Uri Shanas, an ecology professor at the University of Haifa-Oranim, said the corridor was essential because the surrounding area is built up and the animals, especially the endangered mountain gazelle, require the land bridge.
“The only place that it’s still thriving in the world is in Israel and we are obliged to protect it,” he said.
Palestinian citizens of Israel have in the past accused Israeli authorities of justifying land seizures under the guise of environmental stewardship. In January, Bedouins in southern Israel staged protests against tree planting by nationalists on disputed land. And advocacy groups say many forests in Israel were planted atop the ruins of Palestinian villages emptied during the events that led to Israel’s creation.
A spokeswoman for the parks authority, Daniela Turgeman, said the corridor plan was crafted with local leaders in the 1980s and surveyed plants and animals. She said that it allows for controlled grazing and said there are only “a few individuals who still have objections.”
The Bedouins object to the plan’s omission of traditional land-use rights and reject any limits on grazing. They claim private ownership of certain parcels and total grazing rights after settling in the area about 100 years ago, buying land, planting olive groves and farms, and building homes.
They also deny there was any prior consultation with the parks authority, which Turgeman said formed the plan after six recent meetings and “a joint tour” with local leaders.
Guy Alon, an official with the parks authority, told Israel’s Channel 13 TV in July that the wildlife corridor would benefit Jews and Arabs while respecting property rights and striking an ecological balance.
For “Bedouins who come and say ‘we want open spaces,’ the nature reserve offers just that,” he said. “Those who ask that we let them graze on the land, we respect that,” he said.
After learning of the plan, three Bedouin villages filed an objection, charging the corridor didn’t take into consideration private Bedouin property.
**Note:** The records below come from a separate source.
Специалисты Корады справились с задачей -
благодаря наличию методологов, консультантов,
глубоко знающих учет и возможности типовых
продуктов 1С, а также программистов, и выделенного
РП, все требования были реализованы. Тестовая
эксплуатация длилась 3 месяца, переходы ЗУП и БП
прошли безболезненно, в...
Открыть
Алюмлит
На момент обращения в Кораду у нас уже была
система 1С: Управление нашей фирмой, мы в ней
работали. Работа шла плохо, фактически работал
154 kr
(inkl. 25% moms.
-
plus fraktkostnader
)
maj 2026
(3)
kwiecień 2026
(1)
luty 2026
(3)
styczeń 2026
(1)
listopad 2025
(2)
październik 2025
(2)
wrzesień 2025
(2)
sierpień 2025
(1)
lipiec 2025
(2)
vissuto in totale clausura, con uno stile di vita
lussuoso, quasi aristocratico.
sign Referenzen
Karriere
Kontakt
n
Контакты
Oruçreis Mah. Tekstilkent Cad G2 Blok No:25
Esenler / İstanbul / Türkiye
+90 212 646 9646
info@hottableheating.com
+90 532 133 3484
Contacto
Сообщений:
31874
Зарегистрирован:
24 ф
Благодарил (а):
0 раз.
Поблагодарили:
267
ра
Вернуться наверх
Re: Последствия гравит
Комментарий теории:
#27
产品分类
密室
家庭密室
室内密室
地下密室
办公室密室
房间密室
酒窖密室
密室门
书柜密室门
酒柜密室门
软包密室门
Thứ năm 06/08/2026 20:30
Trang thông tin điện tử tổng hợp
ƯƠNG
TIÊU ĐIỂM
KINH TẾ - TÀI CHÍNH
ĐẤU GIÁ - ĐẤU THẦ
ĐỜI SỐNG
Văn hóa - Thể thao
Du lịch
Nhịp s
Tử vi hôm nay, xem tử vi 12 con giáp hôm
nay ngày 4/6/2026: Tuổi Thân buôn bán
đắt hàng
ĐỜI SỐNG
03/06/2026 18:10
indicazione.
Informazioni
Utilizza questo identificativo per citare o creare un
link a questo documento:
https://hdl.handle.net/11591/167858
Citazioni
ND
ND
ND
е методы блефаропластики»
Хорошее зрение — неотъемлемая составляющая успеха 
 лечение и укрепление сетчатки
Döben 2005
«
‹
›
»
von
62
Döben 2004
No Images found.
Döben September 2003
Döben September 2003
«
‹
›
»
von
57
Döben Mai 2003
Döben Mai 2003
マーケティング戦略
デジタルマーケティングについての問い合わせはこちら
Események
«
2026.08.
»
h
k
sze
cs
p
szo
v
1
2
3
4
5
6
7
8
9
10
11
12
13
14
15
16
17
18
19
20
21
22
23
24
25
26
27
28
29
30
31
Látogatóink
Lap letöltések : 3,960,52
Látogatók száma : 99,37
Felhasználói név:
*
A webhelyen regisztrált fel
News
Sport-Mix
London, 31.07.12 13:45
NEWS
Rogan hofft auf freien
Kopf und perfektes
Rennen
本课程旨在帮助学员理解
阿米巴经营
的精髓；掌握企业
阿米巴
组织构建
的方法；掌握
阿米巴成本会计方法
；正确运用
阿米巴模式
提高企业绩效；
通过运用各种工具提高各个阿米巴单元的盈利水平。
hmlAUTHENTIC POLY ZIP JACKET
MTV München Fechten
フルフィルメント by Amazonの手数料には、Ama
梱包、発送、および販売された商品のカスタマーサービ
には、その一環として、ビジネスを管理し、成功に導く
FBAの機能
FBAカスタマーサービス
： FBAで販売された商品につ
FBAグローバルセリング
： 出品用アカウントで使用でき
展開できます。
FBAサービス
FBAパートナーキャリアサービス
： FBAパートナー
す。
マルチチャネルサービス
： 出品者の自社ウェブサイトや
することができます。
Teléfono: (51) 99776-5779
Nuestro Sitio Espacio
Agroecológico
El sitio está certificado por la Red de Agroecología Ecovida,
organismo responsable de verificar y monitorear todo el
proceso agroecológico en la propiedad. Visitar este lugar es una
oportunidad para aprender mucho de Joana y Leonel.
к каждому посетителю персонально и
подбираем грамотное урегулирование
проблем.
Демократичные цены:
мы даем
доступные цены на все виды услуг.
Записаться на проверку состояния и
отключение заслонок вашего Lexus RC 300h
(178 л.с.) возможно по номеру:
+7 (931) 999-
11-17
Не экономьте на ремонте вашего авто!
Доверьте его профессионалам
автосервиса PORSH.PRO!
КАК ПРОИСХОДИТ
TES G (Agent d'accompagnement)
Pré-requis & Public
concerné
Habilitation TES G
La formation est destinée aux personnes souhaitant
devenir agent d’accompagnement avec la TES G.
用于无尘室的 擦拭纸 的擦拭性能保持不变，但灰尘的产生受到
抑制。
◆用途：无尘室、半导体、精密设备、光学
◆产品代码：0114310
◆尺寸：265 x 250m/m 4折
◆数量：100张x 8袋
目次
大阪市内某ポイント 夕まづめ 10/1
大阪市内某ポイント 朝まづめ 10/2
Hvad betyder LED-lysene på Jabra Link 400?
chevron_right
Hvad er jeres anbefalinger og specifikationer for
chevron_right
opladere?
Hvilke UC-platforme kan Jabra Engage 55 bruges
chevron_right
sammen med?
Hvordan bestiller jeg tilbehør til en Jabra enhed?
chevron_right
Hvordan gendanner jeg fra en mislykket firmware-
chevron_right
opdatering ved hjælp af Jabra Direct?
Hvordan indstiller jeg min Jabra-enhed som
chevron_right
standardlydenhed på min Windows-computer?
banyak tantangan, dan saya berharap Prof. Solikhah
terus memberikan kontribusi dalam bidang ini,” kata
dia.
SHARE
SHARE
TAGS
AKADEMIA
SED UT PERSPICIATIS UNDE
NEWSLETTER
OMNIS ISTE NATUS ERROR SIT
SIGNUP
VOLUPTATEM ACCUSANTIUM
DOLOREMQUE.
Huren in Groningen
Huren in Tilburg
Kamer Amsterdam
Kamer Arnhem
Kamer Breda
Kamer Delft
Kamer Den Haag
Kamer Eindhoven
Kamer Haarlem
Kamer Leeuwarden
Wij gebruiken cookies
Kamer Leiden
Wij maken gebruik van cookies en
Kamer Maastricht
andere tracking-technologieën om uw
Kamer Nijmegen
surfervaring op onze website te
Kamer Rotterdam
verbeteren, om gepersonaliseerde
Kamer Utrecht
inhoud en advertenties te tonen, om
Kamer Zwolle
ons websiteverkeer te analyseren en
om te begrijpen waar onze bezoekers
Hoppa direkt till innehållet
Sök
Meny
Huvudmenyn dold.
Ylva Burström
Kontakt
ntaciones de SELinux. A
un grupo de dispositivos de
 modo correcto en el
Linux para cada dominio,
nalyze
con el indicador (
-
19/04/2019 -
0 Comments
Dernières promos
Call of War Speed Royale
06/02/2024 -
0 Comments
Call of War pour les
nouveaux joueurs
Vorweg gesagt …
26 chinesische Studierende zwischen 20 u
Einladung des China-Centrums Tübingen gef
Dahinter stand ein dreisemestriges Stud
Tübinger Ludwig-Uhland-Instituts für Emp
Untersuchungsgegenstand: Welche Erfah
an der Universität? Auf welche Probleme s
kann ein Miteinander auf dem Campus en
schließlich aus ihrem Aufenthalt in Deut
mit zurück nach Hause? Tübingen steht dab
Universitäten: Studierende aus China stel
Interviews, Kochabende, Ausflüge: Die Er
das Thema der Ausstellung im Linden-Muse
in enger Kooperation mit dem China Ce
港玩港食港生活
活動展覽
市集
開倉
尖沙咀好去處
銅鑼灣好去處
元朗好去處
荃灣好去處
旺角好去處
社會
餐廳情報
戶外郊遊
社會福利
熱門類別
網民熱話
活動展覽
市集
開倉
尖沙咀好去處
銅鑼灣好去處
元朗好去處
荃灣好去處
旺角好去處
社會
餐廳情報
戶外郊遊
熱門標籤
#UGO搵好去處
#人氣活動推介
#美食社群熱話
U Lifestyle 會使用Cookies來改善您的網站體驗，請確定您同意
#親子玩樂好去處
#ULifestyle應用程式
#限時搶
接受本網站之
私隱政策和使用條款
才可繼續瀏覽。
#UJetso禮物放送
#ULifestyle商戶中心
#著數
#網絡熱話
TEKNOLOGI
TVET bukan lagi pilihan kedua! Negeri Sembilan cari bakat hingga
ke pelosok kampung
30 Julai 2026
The Haifa district planning committee rejected that objection, and an appeal is now being heard.
“Nature has been used as a political tool before many, many times, so for people there is no trust,” said Myssana Morany, a lawyer with the Arab legal rights group Adalah, which filed the objection on the residents’ behalf.
She said the parks authority has dealt with the Bedouins differently than it has with other citizens, pointing to nearby examples of its plans to integrate nature reserves with existing farms and other types of land use.
Environmental claims ring hollow to villagers who see ongoing construction at nearby Jewish villages as far more ecologically disruptive than grazing goats and olive groves.
Fatima Khaldi, 73, sitting in her large family home in the village of Khawaldeh, said local knowledge will protect the land more than any outside expertise. “Their whole goal is to remove us and destroy our heritage.”
Mustafa Rumeihat, 70, a distant relative of Rumeihat, said he’s worried his grandchildren won’t inherit the family ties to the land.
“I see myself dying of desperation,” he said, shuffling downhill from his pen of two dozen goats. “When my son asks me about the land, I won’t be able to answer him.”